4 Ways Parents Make Kids' Grades Worse By Trying to Help
https://www.auntydebbysblog.com/2016/01/4-ways-parents-make-kids-grades-worse.html

Parent and Child
Most
people believe that parents who set high academic expectations have
kids who generally do better in school than the ones whose parents are
more laid back.
In a recent study published by the American Psychological Association,
research showed both positive and negative results of high parental
expectations on kids’ academic performance. The lead author of the
study, Kou Murayama, said that “although parental aspiration can improve
children’s academic performance, excessive parental aspiration can be
poisonous.”
Yes, poisonous.
If parents set unreasonable expectations for their kids at a very young age,
it creates a pattern of failure and disappointment in the mind of the
child, which can, in turn, lead to negative self-image. It becomes a
self-fulfilling prophecy of being “bad at school” which, if unchecked,
will spiral to other negative beliefs about themselves.

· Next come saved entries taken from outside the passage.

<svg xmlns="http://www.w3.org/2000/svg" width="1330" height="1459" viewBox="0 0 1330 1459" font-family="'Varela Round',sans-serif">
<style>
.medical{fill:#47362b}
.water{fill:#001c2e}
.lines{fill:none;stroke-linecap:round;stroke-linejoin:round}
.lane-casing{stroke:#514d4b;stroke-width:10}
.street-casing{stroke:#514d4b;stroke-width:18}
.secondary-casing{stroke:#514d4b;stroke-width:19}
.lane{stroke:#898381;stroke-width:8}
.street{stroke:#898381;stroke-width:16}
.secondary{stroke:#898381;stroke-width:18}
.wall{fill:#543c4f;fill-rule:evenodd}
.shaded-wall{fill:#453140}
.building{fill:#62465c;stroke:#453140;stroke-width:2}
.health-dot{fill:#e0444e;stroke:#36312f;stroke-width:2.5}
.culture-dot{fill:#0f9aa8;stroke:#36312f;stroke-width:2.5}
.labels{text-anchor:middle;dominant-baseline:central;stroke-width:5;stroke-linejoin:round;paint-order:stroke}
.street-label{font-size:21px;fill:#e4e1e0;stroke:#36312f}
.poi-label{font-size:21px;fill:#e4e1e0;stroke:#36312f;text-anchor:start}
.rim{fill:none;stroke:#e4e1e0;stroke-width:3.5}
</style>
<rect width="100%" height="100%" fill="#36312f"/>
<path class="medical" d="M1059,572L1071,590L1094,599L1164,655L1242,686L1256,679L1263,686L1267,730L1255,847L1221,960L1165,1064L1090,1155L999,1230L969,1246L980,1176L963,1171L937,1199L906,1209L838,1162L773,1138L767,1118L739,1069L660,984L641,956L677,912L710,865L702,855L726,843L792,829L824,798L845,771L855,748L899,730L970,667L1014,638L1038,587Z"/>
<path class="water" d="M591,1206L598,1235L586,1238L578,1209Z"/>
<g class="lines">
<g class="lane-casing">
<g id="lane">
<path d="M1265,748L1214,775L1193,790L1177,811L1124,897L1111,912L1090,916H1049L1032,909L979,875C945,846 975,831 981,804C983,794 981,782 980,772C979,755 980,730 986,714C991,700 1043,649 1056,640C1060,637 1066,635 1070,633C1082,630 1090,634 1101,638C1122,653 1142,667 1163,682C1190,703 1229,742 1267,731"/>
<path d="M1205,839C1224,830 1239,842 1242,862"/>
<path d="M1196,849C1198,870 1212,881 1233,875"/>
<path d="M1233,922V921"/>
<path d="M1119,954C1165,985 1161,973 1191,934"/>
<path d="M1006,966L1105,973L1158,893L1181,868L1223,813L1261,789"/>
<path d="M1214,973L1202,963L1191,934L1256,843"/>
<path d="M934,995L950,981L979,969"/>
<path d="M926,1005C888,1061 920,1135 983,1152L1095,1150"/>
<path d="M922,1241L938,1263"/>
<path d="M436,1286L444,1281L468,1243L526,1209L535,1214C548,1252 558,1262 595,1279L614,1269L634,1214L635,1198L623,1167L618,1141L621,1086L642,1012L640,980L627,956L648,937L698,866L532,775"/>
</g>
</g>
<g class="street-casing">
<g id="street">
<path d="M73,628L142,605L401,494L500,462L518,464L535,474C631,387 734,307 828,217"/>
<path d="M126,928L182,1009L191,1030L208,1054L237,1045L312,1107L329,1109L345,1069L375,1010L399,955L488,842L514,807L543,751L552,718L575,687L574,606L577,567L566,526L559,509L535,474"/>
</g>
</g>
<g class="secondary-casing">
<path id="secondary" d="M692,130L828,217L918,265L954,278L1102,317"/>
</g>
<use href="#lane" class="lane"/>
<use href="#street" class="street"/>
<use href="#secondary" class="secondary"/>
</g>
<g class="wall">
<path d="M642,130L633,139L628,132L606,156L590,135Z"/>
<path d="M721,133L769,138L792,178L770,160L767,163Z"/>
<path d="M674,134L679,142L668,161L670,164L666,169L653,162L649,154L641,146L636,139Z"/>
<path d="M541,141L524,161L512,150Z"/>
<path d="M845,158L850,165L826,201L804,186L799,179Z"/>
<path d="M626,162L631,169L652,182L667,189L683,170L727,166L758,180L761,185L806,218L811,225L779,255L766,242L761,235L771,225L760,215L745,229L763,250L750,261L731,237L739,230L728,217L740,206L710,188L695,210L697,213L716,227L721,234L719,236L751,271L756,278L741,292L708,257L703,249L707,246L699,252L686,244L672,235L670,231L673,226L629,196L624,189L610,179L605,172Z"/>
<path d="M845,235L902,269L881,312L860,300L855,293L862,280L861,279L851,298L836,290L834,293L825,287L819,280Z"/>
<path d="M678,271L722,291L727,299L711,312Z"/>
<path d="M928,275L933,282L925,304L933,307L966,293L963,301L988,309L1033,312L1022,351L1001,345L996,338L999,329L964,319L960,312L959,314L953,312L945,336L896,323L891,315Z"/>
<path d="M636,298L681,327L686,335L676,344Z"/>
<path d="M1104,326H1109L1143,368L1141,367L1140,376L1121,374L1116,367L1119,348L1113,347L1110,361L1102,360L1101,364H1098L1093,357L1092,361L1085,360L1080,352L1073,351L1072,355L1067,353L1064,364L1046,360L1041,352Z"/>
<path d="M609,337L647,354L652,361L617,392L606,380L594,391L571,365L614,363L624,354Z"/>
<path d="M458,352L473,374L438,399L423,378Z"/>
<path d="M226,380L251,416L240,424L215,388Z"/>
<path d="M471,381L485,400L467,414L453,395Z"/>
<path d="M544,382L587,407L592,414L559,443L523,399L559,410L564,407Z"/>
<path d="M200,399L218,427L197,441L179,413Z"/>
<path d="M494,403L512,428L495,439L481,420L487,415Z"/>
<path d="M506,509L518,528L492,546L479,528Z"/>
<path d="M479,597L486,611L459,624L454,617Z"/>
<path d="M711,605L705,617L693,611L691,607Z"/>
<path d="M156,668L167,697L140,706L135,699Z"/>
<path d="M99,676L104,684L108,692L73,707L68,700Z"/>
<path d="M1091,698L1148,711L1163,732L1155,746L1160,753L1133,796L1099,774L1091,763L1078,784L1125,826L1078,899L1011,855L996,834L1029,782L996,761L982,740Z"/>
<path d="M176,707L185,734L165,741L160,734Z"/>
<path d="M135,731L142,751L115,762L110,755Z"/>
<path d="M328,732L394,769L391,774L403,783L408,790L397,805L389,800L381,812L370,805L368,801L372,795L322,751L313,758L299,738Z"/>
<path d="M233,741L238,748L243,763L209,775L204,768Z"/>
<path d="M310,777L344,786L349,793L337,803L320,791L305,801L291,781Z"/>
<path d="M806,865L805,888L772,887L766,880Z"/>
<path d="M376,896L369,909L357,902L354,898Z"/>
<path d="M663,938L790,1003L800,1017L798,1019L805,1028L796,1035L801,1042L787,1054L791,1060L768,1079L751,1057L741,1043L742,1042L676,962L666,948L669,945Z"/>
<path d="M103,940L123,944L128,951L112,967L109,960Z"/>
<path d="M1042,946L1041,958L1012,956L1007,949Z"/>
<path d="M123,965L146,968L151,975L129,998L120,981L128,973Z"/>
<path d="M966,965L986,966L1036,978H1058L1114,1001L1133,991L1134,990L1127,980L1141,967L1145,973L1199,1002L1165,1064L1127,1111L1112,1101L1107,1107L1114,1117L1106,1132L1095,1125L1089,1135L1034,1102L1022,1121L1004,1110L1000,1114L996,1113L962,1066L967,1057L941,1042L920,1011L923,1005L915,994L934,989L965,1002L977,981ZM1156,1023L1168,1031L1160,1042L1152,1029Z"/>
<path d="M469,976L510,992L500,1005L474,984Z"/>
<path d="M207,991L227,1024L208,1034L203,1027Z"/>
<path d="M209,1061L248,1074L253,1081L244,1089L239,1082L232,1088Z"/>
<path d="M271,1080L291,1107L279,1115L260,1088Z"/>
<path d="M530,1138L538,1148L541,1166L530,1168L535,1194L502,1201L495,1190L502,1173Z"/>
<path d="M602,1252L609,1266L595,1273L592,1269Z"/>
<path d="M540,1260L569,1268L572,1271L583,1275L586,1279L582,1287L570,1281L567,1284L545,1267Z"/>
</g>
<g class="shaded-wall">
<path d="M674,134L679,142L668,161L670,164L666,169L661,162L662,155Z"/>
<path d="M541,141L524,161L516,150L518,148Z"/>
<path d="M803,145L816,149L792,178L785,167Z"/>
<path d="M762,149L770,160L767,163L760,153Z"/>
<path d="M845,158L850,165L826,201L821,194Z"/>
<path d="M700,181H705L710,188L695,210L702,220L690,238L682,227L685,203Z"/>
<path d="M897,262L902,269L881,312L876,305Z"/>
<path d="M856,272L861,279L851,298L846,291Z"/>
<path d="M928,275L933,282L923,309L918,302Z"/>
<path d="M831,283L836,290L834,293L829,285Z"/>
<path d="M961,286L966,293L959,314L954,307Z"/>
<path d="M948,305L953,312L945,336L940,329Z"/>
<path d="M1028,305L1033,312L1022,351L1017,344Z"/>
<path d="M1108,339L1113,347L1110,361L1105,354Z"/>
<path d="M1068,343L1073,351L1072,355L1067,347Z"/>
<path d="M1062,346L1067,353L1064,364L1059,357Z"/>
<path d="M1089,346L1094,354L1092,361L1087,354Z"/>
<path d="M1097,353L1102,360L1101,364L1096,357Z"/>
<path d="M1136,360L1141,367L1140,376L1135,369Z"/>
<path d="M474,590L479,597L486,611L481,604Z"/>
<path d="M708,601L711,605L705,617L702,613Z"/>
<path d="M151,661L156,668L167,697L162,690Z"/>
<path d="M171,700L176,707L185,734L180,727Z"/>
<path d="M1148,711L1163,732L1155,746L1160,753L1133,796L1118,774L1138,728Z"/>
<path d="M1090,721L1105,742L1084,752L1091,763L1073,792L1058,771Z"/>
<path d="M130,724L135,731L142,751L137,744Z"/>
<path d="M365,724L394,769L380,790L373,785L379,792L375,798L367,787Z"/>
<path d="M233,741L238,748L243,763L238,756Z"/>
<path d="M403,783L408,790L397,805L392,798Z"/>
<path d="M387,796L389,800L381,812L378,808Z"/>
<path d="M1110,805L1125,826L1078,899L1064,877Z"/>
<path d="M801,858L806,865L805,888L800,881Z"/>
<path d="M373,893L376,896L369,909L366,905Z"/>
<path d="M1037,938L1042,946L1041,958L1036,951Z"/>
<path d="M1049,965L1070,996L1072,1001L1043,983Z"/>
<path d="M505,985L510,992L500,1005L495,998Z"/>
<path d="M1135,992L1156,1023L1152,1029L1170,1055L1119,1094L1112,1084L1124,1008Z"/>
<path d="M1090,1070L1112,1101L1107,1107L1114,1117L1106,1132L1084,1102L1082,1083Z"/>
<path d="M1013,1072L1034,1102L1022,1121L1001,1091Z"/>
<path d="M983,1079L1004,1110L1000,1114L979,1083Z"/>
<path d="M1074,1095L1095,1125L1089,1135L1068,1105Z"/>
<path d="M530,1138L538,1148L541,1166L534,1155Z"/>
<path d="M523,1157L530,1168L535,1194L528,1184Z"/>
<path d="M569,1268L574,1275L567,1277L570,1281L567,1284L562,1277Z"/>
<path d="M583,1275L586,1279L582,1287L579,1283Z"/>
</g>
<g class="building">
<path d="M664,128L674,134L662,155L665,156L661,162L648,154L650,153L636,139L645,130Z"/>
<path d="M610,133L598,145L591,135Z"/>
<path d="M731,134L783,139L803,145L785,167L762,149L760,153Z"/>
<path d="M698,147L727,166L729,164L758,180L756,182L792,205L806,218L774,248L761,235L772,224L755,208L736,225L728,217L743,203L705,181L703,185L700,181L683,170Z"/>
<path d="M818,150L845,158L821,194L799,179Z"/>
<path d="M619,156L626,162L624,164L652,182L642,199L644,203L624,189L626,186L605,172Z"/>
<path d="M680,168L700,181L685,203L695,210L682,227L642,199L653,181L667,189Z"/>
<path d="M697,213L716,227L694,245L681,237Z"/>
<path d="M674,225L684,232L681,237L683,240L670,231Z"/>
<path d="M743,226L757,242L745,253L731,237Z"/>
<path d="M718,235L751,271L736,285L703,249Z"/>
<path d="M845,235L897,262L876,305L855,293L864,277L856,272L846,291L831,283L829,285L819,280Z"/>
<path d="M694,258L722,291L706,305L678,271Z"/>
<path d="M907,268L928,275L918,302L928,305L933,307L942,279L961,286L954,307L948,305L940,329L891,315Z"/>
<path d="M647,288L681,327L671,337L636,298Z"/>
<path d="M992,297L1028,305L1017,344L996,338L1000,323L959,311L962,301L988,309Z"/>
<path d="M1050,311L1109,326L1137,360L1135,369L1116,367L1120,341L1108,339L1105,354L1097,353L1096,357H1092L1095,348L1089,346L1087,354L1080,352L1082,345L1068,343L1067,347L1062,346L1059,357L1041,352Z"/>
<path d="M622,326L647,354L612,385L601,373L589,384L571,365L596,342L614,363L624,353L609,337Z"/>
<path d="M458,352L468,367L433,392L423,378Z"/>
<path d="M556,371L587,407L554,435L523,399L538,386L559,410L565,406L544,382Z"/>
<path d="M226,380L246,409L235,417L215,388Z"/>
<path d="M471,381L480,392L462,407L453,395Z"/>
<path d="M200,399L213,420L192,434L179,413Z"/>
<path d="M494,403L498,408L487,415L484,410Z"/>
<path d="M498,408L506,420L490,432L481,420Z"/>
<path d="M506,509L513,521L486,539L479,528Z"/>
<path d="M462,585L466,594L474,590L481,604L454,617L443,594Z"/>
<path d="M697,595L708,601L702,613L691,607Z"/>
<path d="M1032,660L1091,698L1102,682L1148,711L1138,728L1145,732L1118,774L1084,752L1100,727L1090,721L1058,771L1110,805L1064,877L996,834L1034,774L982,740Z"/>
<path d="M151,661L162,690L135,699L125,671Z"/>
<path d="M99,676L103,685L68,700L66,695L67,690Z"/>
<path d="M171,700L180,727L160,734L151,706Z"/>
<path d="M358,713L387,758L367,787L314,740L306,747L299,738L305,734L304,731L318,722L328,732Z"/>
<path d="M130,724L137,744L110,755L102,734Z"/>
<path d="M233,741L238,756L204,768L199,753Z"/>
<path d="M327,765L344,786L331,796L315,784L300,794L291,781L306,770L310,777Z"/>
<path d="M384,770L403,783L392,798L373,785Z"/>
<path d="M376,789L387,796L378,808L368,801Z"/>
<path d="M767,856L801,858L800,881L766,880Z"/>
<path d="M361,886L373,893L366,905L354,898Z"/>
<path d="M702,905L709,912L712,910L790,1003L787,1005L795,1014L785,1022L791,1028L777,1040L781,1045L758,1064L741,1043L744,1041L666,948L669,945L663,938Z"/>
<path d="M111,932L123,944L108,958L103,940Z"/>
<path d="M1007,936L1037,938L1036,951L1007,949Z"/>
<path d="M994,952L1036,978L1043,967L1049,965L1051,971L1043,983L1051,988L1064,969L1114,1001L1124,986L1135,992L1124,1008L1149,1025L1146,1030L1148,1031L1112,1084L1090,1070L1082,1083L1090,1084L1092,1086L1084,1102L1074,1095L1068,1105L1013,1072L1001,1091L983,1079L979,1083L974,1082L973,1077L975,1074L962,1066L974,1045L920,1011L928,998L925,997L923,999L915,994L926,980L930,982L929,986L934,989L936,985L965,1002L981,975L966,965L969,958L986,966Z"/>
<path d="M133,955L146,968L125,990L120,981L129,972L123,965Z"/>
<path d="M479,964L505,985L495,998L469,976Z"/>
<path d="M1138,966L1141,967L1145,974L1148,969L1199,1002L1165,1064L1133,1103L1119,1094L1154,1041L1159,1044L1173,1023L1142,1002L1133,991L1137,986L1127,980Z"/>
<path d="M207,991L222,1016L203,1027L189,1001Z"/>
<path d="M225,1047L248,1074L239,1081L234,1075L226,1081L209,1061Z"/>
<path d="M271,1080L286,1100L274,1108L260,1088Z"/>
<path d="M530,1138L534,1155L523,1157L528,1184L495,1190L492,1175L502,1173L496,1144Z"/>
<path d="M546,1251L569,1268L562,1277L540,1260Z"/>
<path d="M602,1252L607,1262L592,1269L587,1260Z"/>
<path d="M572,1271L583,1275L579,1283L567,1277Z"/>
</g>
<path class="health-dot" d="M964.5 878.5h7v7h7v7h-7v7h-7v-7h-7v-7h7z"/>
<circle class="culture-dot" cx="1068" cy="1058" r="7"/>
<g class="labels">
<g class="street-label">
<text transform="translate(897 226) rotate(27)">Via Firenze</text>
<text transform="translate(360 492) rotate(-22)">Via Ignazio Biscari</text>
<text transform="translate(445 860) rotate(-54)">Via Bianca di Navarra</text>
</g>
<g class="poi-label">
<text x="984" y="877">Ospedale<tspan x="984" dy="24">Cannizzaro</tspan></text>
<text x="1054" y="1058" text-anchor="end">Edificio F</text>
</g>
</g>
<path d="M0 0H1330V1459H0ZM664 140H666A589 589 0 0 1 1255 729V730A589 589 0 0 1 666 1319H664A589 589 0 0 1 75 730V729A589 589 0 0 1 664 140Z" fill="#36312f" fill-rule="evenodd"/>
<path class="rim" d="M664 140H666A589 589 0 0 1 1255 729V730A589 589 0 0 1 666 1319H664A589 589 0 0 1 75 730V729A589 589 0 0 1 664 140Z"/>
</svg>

So how do you know if you’re unwittingly sabotaging your kid’s education?
Here are four VERY common ways parents actually hurt their kids’ ability to perform well in school (and how you can stop):
1. You set the bar way too high.
Every year there’s a story about a 10-year-old graduating high school or a 17-year-old getting acceptance letters from all 8 of his favorite Ivy League schools. While these things are possible, is it realistic to expect it from EVERY child? Obviously not.
Instead
of holding your kids up to these unrealistic expectations, work in
conjunction with (or in bad situations, outside of) the classroom to set
realistic incremental growth goals for your kids. A motivated student
with an involved parent(s) can (and will) maximize your child’s efforts
in school.
2. You’re not clear about what you expect.
In
my experience with both adults and children, I find that people live up
to expectations when given the chance. However, when children are never
informed about what’s expected of them, how are they supposed to figure
out how to succeed? This requires communication.
Have
a discussion (not a lecture) with your kids about what you expect from
them both now and in the future, and they’ll be sure to work hard to
make that happen.
3. You think your kids should want the same things you do.
Many
parents project their own aspirations onto their kids. It usually one
of two forms – you either want them to be exactly like you, or you want
them to do what you never could.
Although
you may be happy in your own endeavors, your child may be interested in
something totally different. Or they be a natural at something you’ve
always been terrible at.
If you are looking to be a good role model and you love
what you do, your kids will be naturally curious. Let them do what they
do naturally and explore. But if they don’t want to follow in your
footsteps, there are tons of opportunities out there for them to
explore. Stop pushing them so hard towards something they don’t like.
4. You let grades define their success.
Subjective
aspirations are expectations that the student has no control over. In a
perfect world, every child would straight A’s and a 4.0 grade point
average.
But
what is your kid supposed to do about the tough teacher who doesn’t
give A’s? You know the one I’m talking about – the teacher who is going
to show kids how life “really works”.